- Texto dado

+++

Según Cruz, el museo puede atraer a un público heterogéneo: “La música es transversal, todos nos hemos visto tocados por una melodía. Quizás a los mayores los va a conectar con los recuerdos, con la nostalgia, y las personas  jóvenes pueden entender la antesala de lo que hoy tienen a la mano, con una oferta ilimitada. Hay gente joven que ha venido y dice que no puede creer de dónde viene todo esto, porque lo dan por obvio. Ni siquiera se lo cuestionan”.

Entre los objetos que se exhibirán hay fonógrafos fabricados a inicios del siglo XX en Europa, vitrolas de maleta o reproductores diseñados especialmente para niños, por ejemplo. En su época, se necesitaron esfuerzos para que esos artefactos se volvieran parte de la vida cotidiana. “Hubo toda una campaña de marketing de las empresas, que querían vender el aparato que reproducía sonido, pero había que ponerle algo. Ahí aparecieron los gramófonos de bocina, los más vistosos y elegantes, que se instalaban en el salón de la casa”, explica el musicólogo Juan Pablo González, quien aportó en la curatoría de la exhibición. “Se trabajó mucho con que podías tener a músicos profesionales tocando en tu casa, cuando quisieras. Fue algo muy nuevo e impactante”.

+++

Registros de una colección de datos:
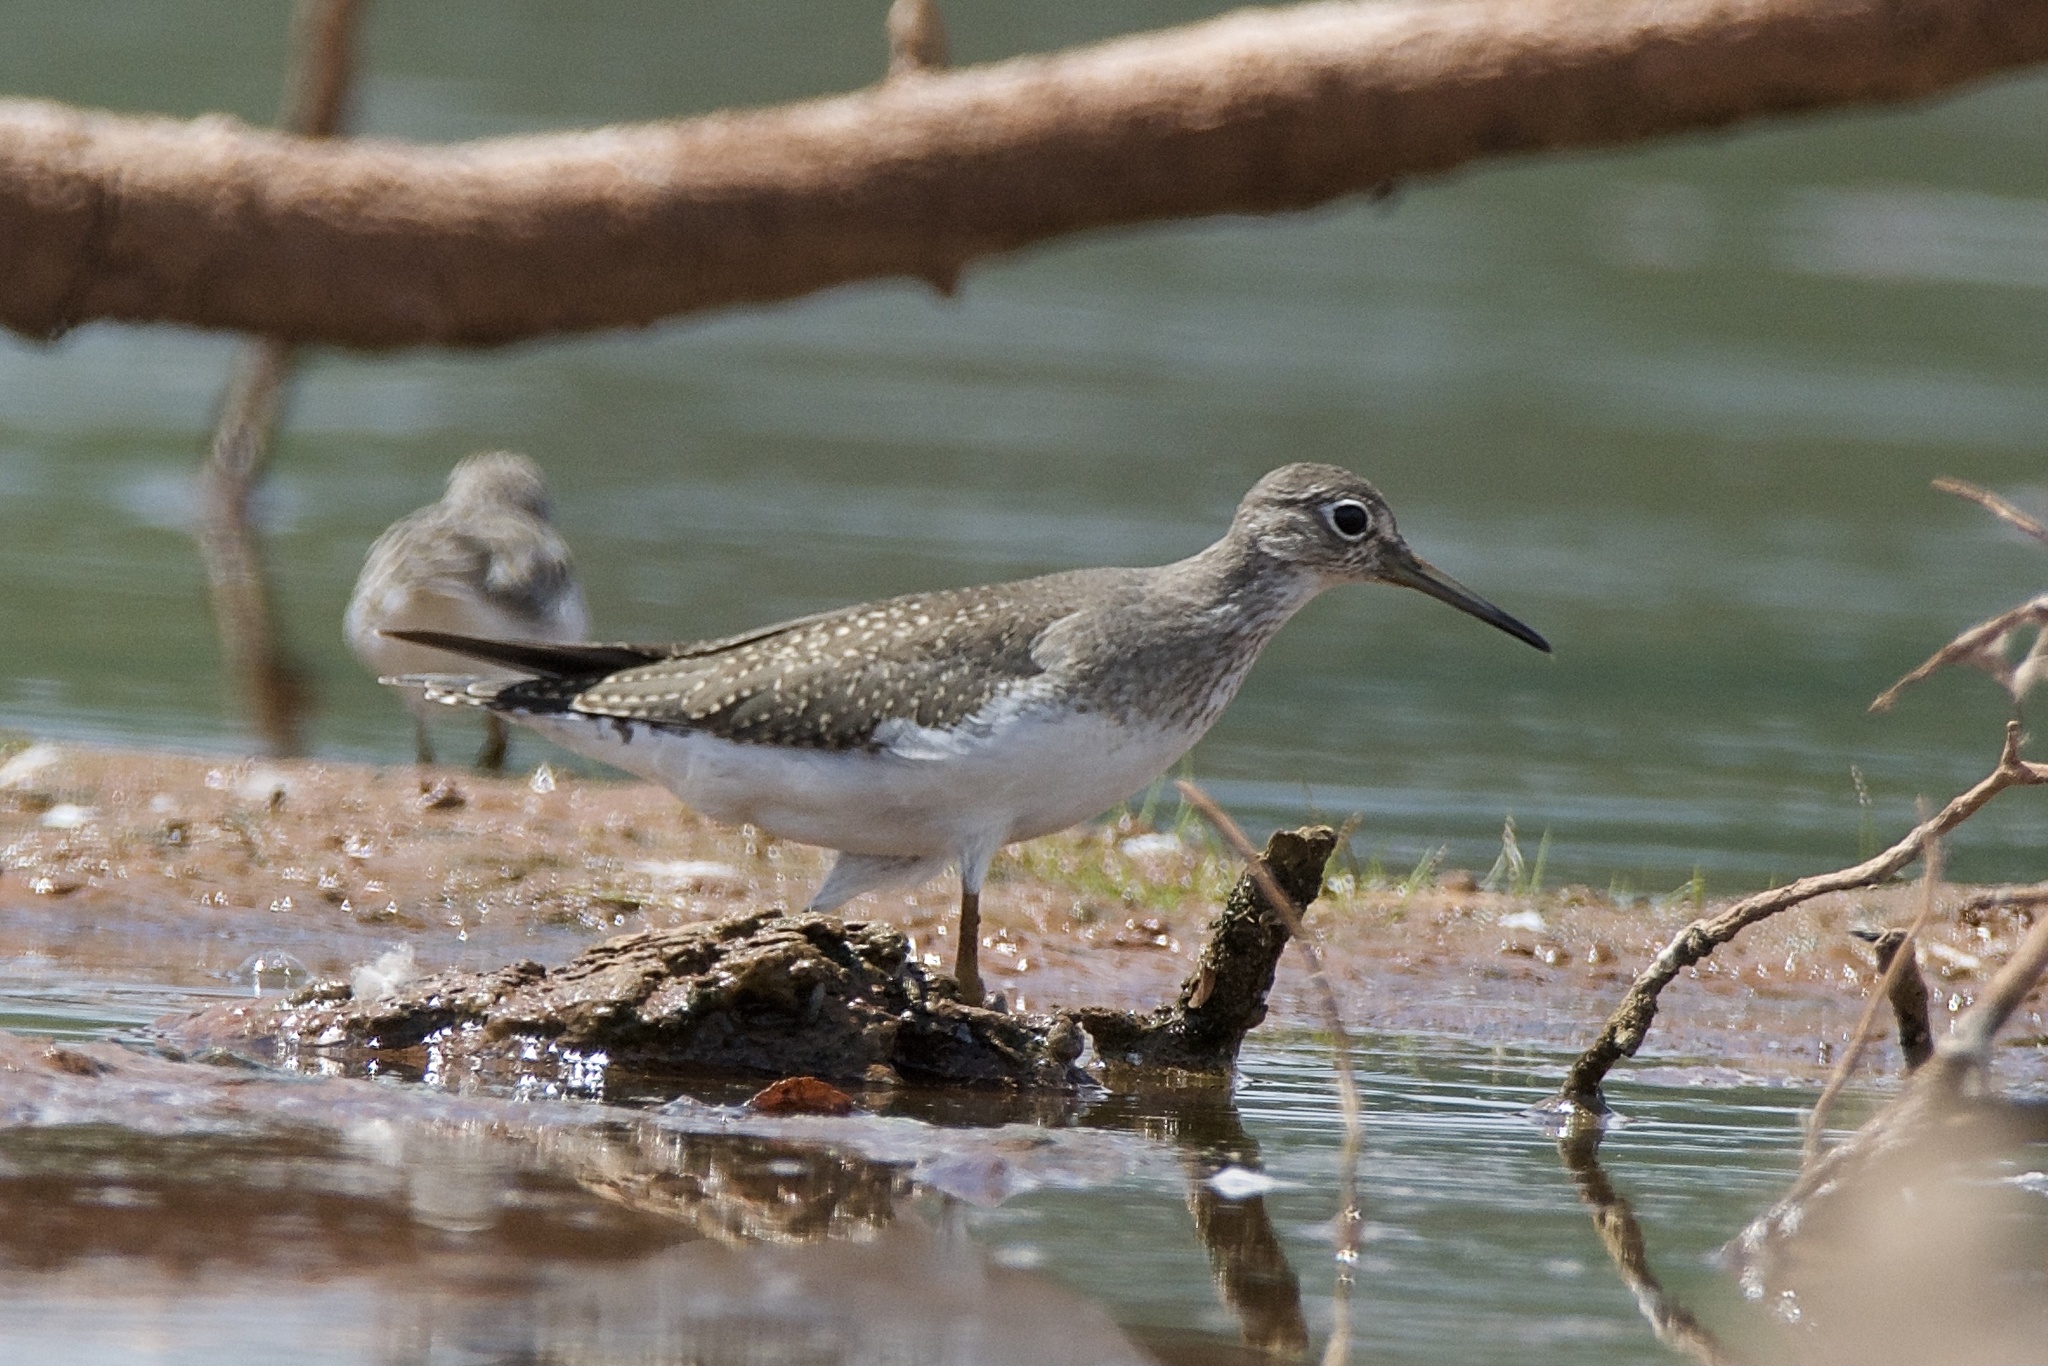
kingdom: Animalia
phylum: Chordata
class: Aves
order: Charadriiformes
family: Scolopacidae
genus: Tringa
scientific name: Tringa solitaria
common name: Solitary sandpiper
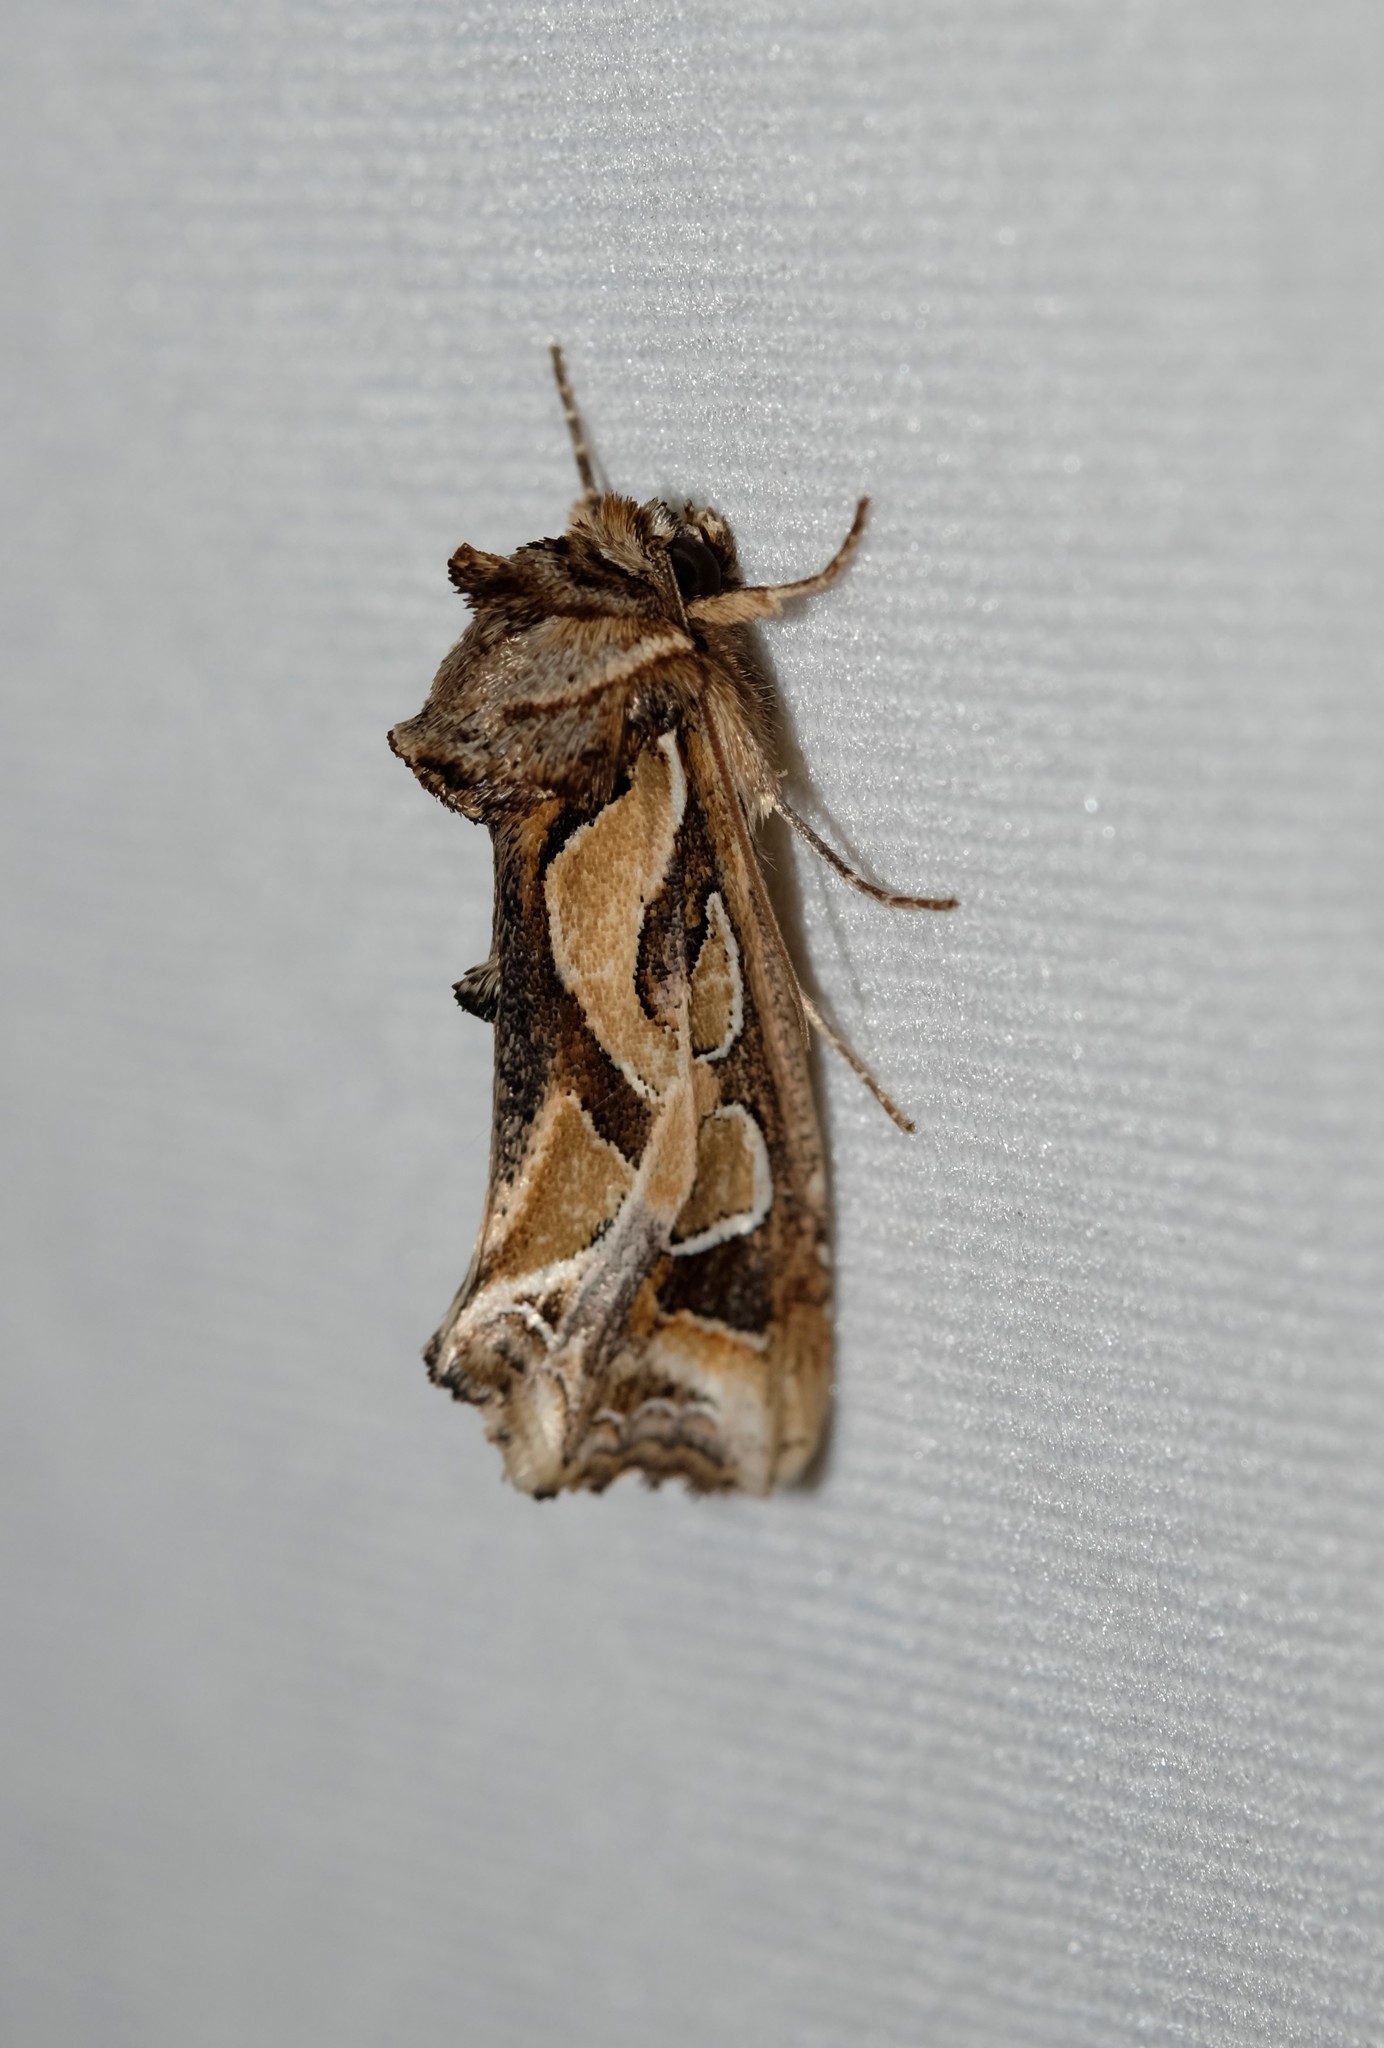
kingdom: Animalia
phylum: Arthropoda
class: Insecta
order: Lepidoptera
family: Noctuidae
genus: Cosmodes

+++

- Objetivo de la tarea
Enumera los objetos que, según el texto sobre el museo, figuran entre los que se exhibirán.

- Solución
- Fonógrafos fabricados a inicios del siglo XX en Europa
- Vitrolas de maleta
- Reproductores diseñados especialmente para niños